Now here are a few things I really hope they will fix in a Gemini 2 (if there is one) :
- Don’t use MediaTek SoC, it is known to be full of malware. For example, there is a mtklogger running on the phone which is basically a keylogger. Come on…
- Support one of the biometric authentications such as fingerprint. It is really troubling to type a long password for things like Password Manager. (However with MediaTek SoC on Gemini I didn’t dare to install my password manager on the phone anyway)
- Either improve the keyboard layout or backlight. Usually, I don’t care about keyboard backlight, I get familiar with keyboard layout quickly so even on a flight I can type with backlight switched off. Gemini is the first keyboard I have trouble typing in a dark environment.
Something people might care about, but I don’t:
- Secondary screen to show who is calling,.I don’t care as I don’t make calls. Being able to customize the color of the LED will be good enough.
- Better camera. I don’t take photos at work, so the front-facing camera is enough.
My previous experience of Android was either stock image from Google Pixel or Nexus or Blackberry. Surprisingly even Blackberry has excellent default software, so I never bother with the built-in Launcher and keyboards. With Gemini I had to experiment myself and here is what I found:
- Nova Launcher is great. The default Launcher in Gemini won’t even let me remove the Google search bar. Nova is customizable for the right density.
- SwiftKey is a great keyboard. It has shortcuts key to switch between English and Chinese input. I also love how the Changjei(Quick) Chinese input supports continuous input of code, and it will try to guess the words and sentences, which I thought was unique on Blackberry.
- Built-in and Google Calendar doesn’t work well with landscape mode in week view. Turns out Business Calendar is a great app for that.
Here are some things I strongly suggest other Gemini owners to tweak:
- Change the screen DPI, the default one is too large and doesn’t show enough information on its horizontal screen. I changed the smallest width to 423dp under the Developer Option.
- Hide the default navigation bar. It doesn’t work as a good keyboard shortcut of Esc (back), Fn+D (home) and Fn+A (switch apps) and gives you more screen space.
- Use a firewall software to block the Android system and MediaTek system process from access to the Internet.

> **Exercise requirements**:
(A) Write out the Gemini phone passage word for word, covering the stretch from "- Hide the default" through "to the Internet.".
(B) Answer these questions from the Gemini phone passage:
(i) What smallest width did the writer set under the Developer Option?
(ii) Which keyboard app has shortcut keys to switch between English and Chinese input?
(iii) Which app handles week view in landscape mode well?

Human pose keypoint data:

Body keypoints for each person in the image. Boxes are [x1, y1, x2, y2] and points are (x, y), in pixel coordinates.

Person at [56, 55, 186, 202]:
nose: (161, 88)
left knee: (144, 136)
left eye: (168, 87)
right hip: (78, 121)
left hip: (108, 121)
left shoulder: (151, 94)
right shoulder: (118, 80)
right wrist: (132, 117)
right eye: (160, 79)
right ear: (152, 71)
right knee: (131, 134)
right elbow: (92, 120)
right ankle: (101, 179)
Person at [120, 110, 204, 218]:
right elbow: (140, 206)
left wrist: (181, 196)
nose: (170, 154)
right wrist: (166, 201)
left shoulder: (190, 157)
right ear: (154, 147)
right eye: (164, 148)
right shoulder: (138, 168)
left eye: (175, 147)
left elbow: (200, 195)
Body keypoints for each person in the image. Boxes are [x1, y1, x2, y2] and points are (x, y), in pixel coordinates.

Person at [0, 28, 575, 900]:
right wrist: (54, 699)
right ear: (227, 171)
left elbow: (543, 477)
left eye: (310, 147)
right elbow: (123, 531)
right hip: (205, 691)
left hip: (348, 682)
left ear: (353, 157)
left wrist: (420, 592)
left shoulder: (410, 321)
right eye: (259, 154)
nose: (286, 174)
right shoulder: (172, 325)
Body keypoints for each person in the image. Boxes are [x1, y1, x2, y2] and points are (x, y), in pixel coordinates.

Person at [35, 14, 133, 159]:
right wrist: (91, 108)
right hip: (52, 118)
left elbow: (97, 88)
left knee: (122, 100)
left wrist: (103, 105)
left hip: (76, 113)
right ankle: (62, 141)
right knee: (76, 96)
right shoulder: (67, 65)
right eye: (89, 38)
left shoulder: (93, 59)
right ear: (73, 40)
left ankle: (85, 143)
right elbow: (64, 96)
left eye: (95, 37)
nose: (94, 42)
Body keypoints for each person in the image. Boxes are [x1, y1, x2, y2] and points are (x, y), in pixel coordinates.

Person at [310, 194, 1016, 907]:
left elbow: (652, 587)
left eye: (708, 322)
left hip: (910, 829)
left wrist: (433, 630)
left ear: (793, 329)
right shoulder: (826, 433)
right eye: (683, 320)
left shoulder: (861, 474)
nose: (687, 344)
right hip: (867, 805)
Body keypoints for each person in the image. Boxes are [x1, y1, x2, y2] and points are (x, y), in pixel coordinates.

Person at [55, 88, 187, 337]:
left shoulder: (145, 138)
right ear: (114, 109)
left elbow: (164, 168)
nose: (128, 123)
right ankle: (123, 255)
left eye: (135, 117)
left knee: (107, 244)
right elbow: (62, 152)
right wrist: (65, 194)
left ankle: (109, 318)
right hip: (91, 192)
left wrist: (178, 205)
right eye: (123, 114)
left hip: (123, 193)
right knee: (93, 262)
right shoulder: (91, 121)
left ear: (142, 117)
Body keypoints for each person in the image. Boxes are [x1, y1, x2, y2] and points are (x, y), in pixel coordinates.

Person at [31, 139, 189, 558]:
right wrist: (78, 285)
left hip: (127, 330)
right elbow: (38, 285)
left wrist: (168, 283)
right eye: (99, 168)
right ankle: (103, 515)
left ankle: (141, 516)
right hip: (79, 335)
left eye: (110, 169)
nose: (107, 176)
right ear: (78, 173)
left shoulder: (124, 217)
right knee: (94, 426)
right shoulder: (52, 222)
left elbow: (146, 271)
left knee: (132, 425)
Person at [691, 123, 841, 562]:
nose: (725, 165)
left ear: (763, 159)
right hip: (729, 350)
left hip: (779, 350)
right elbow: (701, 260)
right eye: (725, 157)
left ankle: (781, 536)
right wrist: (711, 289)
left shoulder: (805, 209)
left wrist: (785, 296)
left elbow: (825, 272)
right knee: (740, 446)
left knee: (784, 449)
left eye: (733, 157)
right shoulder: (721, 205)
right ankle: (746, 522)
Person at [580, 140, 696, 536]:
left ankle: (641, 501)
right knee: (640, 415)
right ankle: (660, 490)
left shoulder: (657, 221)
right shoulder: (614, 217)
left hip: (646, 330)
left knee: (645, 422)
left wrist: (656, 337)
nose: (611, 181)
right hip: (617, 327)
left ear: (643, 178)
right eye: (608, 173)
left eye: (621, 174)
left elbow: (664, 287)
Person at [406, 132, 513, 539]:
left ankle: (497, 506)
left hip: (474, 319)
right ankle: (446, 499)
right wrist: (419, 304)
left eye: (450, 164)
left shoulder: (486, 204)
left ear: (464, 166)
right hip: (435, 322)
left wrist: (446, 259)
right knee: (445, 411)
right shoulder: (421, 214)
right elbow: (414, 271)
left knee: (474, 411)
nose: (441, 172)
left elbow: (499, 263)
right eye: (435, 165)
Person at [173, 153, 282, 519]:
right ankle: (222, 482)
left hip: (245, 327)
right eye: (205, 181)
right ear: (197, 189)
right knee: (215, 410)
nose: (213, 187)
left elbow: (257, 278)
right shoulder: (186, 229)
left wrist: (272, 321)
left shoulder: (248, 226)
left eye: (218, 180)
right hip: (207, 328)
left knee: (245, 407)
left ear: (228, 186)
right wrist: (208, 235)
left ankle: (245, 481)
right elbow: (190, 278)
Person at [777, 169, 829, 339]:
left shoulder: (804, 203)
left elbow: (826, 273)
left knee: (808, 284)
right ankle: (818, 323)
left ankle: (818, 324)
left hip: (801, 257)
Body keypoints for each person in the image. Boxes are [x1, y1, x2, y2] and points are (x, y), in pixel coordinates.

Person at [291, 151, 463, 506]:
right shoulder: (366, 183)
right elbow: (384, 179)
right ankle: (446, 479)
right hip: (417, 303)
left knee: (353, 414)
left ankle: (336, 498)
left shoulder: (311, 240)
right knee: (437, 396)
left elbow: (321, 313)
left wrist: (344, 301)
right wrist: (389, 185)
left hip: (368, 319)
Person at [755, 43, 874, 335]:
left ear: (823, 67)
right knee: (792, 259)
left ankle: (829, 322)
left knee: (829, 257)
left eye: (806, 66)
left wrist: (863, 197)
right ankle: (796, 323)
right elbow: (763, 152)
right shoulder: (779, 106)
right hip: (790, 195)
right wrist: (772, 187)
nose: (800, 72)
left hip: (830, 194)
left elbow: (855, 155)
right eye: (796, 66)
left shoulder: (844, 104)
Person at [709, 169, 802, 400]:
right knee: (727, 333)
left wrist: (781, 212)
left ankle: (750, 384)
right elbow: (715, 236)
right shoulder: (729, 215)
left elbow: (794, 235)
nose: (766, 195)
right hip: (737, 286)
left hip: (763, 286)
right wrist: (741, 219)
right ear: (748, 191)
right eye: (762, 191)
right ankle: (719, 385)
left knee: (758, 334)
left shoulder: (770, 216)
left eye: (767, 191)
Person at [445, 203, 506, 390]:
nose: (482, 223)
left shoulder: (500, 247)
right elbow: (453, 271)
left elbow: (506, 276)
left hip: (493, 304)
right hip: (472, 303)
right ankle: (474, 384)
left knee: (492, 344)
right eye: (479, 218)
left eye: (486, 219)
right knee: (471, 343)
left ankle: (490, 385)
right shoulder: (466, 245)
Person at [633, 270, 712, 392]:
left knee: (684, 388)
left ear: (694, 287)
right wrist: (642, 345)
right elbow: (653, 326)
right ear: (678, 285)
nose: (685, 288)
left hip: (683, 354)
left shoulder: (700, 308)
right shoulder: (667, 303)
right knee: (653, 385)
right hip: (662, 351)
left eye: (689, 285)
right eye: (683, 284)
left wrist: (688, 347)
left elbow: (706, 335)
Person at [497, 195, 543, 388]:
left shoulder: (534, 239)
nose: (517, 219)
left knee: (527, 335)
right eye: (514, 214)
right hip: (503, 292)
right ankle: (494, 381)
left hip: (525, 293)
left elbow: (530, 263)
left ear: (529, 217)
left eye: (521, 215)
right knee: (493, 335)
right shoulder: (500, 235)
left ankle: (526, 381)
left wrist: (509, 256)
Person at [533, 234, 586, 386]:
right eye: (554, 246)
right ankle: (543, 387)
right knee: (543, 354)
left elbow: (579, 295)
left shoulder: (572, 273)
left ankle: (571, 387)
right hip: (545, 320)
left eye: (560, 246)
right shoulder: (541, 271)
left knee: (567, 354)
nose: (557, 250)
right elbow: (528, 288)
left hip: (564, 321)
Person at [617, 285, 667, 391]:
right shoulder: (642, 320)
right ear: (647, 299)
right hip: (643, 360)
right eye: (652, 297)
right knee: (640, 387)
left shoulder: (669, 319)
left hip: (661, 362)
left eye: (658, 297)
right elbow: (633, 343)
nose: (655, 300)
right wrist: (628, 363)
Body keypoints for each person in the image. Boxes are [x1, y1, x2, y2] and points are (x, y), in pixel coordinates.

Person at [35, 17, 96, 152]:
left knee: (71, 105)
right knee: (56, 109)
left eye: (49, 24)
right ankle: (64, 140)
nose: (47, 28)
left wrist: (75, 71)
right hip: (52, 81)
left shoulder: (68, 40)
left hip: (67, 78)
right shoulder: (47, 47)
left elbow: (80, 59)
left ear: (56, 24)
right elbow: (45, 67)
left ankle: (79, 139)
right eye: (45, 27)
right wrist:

> **Answers to the problems**:
(A)
- Hide the default navigation bar. It doesn’t work as a good keyboard shortcut of Esc (back), Fn+D (home) and Fn+A (switch apps) and gives you more screen space.
- Use a firewall software to block the Android system and MediaTek system process from access to the Internet.

(B)
(i) 423dp
(ii) SwiftKey
(iii) Business Calendar